Choosing Between 3% NaCl and Normal Saline

Hypertonic saline and normal saline are not interchangeable, even though this page converts the sodium deficit into both. Hypertonic saline gives more sodium per mL and is the common reference fluid when the team is reviewing severe or symptomatic hyponatremia. Normal saline is more often discussed in hypovolemic hyponatremia, where restoring volume can help suppress ADH and improve sodium indirectly.

Fluid Restriction: The Forgotten Pillar

In euvolemic hyponatremia (especially SIADH), fluid restriction often matters as much as sodium replacement. That is one reason a sodium-deficit number by itself is never the whole plan. Some patients improve mainly by reducing free-water intake, while others need a combination of oral sodium, loop diuretics, or a more specialized pathway.

When the Calculation Doesn't Match Reality

If sodium does not rise as predicted, think about ongoing water retention, unmeasured sodium losses, medication effects, or endocrine causes such as adrenal insufficiency. The deficit formula is only a guide; the serial sodium trend is the real feedback loop.

Sources & Methodology

Last updated:

Methodology

This worksheet estimates the sodium equivalent of a planned sodium rise using a TBW factor and then converts that amount into common replacement vehicles.

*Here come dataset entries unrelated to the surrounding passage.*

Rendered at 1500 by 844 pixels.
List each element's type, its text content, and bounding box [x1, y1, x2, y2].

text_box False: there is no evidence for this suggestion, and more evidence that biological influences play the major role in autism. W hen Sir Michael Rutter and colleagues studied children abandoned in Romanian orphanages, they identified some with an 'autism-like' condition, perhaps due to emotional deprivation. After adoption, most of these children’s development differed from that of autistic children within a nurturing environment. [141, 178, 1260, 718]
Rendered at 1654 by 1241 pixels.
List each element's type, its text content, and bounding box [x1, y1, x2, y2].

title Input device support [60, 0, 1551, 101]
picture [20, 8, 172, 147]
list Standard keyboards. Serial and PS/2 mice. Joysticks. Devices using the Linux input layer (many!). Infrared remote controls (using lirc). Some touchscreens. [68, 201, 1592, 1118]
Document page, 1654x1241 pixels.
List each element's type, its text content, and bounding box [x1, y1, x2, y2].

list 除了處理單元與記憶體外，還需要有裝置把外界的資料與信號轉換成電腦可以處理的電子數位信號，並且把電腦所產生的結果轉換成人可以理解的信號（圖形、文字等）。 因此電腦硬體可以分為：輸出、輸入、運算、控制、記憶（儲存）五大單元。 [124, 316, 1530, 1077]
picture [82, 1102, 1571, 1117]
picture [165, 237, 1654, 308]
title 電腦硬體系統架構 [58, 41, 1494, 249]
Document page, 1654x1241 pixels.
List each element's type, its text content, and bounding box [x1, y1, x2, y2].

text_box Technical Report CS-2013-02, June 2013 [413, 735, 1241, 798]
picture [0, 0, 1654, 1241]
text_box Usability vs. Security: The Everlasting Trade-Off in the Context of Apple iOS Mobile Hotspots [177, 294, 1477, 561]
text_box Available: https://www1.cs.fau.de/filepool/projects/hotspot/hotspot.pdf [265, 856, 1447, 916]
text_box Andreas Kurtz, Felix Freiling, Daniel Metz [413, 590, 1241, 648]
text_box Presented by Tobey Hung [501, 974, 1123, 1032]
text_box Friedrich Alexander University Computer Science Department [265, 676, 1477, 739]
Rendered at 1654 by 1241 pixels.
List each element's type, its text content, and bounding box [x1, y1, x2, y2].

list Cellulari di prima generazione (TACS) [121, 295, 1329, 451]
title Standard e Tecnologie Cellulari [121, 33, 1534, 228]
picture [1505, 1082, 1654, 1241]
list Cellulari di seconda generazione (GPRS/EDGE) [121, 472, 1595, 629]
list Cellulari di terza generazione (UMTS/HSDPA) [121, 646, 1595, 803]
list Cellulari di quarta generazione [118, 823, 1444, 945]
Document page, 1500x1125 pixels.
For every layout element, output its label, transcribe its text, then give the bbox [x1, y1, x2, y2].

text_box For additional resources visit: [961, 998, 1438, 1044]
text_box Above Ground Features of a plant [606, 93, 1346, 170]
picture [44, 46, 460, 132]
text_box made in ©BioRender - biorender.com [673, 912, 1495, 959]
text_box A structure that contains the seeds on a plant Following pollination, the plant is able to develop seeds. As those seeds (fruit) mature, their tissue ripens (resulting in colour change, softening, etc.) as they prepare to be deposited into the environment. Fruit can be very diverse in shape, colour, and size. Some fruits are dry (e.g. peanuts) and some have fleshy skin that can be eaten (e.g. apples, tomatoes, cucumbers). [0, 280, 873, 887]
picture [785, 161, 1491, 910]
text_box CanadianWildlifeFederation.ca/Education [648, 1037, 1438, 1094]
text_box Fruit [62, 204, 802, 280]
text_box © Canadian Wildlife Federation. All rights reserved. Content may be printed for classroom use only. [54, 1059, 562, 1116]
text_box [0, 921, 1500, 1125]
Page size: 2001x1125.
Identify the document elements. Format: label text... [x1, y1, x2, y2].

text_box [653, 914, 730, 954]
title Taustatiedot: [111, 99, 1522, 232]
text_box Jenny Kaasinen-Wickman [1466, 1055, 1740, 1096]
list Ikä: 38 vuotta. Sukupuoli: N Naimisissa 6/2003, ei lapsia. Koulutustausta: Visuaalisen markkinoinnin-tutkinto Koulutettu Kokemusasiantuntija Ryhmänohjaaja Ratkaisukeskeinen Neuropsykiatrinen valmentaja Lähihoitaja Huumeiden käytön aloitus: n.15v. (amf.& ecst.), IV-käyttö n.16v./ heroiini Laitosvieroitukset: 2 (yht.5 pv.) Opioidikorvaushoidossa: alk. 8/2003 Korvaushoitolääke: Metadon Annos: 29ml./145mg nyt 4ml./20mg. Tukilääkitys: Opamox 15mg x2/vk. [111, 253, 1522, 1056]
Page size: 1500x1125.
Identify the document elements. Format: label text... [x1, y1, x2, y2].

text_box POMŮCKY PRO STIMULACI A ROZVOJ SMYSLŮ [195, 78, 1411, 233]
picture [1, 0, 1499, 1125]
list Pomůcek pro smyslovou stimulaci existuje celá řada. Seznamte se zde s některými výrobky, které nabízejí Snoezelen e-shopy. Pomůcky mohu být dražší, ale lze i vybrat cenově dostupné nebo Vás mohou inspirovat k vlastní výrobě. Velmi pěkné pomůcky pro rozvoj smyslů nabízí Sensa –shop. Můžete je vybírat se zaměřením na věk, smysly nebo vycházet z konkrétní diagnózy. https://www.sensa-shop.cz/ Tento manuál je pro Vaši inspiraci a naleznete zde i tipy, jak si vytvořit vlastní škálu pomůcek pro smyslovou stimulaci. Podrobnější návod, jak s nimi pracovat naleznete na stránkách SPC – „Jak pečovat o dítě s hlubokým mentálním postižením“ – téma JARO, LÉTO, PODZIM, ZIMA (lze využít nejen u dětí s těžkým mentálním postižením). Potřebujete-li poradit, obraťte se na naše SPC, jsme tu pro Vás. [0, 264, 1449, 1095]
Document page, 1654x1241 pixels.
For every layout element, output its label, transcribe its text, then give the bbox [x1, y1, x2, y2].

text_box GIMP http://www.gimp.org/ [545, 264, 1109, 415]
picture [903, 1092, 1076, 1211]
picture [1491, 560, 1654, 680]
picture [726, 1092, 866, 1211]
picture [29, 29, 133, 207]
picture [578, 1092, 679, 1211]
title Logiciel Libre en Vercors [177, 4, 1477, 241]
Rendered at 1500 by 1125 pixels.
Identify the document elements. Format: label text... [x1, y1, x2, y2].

It is a planning aid for chronic or subacute hyponatremia review, not a replacement-order generator.

Sources

  • Hyponatremia (Endotext / NCBI Bookshelf) — Background reference for hyponatremia classification and cautious correction.
  • A numerical approach to the treatment of severe hyponatremia (New England Journal of Medicine) — Classic framework behind sodium replacement planning.
  • Hyponatremia: correction limits and risk factors review (Brazilian Journal of Nephrology) — Review supporting conservative daily correction ceilings.

Frequently Asked Questions

  • Sodium deficit = TBW × (target Na − measured Na). TBW is estimated as body weight × a sex/age factor (0.45–0.6). The result in mEq tells you how much sodium to replace. This is an estimate — real-world sodium is affected by ongoing losses, oral intake, and kidney handling.